Let us look over Mr. Sanders's description of the Irish MSS. He has gathered his information from the best sources, having consulted and freely used O'Donovan's edition of the Annals of the Four Masters, the accessible works of Dr. Petrie, Dr. Todd, Dr. Reeves, and Prof. Westwood, and more particularly from the elaborate investigations of Prof. O'Curry, published in his Lectures on the MS. Materials of Ancient Irish History.
The first of these MSS., both in point of age and on account of the remarkable history that attaches to it, is the volume known as Domhnach Airgid, or Silver Shrine. This is a volume of the Gospels—perhaps the oldest in the world—of the Vth century, and traditionally believed to have been the private book of devotion of S. Patrick himself, and to have been given by him to S. Mac Carthainn when he placed him over the See of Clogher.

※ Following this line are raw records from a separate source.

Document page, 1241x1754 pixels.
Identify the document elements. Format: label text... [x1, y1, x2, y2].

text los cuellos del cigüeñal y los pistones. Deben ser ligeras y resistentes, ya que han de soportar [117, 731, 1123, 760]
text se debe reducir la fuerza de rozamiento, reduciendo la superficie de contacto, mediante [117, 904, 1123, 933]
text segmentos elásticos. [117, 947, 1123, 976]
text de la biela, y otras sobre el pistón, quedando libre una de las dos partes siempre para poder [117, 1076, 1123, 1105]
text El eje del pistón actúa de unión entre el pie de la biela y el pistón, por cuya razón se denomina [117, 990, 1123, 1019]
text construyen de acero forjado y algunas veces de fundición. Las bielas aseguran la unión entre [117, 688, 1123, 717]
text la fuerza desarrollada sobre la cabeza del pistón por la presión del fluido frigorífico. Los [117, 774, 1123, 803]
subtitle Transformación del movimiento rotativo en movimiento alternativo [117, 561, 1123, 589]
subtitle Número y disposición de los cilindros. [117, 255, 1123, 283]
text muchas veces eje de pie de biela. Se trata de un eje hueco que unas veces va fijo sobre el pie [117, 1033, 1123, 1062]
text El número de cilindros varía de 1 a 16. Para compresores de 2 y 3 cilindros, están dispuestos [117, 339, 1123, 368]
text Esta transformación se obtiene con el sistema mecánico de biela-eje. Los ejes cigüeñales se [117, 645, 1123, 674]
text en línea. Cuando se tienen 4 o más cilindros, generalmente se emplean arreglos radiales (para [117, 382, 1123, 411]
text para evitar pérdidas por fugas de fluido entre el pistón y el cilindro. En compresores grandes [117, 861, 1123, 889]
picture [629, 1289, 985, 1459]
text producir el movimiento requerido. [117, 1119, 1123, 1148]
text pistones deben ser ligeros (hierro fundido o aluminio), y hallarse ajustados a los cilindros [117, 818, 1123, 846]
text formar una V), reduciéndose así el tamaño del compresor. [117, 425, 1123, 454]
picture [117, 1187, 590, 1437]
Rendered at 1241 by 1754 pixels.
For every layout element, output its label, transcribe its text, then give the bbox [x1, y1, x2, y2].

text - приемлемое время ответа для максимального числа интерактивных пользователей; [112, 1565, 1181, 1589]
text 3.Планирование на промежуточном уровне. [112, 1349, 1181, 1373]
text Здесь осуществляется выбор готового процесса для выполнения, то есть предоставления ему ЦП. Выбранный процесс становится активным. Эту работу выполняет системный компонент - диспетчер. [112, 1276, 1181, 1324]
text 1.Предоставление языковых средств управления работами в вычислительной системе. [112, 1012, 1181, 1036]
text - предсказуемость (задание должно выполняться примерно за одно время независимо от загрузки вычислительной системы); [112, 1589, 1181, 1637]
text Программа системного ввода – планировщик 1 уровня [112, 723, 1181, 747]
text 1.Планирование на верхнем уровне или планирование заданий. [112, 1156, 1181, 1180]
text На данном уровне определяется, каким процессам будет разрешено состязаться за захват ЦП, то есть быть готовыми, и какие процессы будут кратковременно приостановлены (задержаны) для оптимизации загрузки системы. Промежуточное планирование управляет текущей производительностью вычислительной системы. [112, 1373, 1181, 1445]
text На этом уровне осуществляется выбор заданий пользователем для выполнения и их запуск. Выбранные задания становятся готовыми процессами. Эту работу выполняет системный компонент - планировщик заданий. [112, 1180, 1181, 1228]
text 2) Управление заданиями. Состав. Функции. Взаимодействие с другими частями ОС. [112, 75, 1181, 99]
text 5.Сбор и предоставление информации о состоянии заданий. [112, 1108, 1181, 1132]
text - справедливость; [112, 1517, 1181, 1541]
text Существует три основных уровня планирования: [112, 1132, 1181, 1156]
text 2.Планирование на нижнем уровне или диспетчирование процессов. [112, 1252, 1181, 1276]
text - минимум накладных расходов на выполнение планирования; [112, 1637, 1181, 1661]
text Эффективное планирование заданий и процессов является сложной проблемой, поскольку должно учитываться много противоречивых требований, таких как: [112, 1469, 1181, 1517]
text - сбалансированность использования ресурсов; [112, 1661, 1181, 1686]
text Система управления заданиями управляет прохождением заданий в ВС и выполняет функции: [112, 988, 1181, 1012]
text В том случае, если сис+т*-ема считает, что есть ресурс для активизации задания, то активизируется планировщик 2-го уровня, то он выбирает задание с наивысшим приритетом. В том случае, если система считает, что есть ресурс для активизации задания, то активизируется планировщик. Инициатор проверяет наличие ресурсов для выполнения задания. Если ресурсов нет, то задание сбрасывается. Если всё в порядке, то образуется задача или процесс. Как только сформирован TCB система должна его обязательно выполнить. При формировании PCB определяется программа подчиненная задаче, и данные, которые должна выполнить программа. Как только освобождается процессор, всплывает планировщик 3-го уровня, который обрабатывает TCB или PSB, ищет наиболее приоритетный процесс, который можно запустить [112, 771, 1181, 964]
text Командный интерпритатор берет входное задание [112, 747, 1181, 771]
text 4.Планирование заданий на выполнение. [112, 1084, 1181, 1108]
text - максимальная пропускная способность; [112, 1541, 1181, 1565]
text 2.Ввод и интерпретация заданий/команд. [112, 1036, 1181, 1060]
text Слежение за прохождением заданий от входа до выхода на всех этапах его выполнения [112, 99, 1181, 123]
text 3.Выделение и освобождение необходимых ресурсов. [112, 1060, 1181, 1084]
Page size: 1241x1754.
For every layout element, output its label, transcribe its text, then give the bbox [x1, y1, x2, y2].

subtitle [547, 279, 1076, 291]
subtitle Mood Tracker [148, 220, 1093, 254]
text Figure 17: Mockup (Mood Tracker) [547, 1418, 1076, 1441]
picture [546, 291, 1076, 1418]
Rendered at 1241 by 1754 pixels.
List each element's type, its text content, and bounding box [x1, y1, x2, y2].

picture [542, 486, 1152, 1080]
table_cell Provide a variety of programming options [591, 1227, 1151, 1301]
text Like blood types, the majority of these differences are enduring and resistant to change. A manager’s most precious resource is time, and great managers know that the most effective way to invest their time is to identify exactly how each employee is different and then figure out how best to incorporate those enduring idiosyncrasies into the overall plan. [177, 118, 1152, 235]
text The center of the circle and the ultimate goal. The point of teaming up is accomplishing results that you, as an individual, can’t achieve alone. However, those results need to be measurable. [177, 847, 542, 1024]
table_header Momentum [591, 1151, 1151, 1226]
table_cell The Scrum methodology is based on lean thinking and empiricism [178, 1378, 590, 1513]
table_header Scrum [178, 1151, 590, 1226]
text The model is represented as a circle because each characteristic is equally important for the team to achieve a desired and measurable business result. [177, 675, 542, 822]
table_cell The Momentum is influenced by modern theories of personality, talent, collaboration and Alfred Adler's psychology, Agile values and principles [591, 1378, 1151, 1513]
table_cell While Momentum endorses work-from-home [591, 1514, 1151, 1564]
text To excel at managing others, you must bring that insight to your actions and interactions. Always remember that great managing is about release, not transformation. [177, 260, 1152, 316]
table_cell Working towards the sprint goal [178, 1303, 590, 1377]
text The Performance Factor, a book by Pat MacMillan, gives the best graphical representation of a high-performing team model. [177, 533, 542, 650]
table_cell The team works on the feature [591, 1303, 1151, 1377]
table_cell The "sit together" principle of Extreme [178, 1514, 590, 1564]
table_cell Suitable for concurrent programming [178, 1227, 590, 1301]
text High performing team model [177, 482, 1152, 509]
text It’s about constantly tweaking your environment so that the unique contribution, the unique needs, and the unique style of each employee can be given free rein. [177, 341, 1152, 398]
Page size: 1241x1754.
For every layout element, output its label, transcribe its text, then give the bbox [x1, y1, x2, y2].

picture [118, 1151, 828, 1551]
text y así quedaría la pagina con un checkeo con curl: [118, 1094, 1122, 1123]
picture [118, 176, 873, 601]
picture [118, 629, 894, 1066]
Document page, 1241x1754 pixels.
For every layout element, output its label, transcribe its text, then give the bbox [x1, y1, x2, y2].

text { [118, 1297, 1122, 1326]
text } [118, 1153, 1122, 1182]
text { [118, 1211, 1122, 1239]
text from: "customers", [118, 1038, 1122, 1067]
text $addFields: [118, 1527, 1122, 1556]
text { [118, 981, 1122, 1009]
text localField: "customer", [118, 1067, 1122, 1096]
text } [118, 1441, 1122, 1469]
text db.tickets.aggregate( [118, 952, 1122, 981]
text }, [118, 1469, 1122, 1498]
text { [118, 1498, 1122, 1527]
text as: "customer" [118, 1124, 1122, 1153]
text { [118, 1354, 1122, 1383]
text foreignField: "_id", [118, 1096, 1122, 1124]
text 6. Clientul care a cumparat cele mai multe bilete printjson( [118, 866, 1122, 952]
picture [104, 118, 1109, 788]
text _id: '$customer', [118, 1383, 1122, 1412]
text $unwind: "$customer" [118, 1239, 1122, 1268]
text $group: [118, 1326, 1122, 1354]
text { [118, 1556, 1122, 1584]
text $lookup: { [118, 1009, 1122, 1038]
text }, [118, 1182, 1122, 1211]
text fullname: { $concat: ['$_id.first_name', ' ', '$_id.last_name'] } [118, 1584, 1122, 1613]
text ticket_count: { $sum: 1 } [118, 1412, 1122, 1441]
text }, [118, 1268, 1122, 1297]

The legend in which this curious story is narrated appears in the Tripartite Life of S. Patrick, and O'Curry in his lectures gives the following literal translation of it:
“S. Patrick, having gone into the territory of Ui Cremthainn, founded many churches there. As he was on his way from the North, and coming to the place now called Clochar, he was carried over a stream by his strong man, Bishop Mac Carthainn, who, while bearing the saint, groaned aloud, exclaiming ‘Uch! uch!’
“ ‘Upon my good word,’ said the saint, ‘it was not usual with you to speak that word.’
“ ‘I am now old and infirm,’ said Bishop Mac Carthainn, ‘and all my early companions on the mission you have set down in their respective churches, while I am still on my travels.’
“ ‘Found you a church, then,’ said the saint, ‘that shall not be too near for us for familiarity, nor too far from us for intercourse.’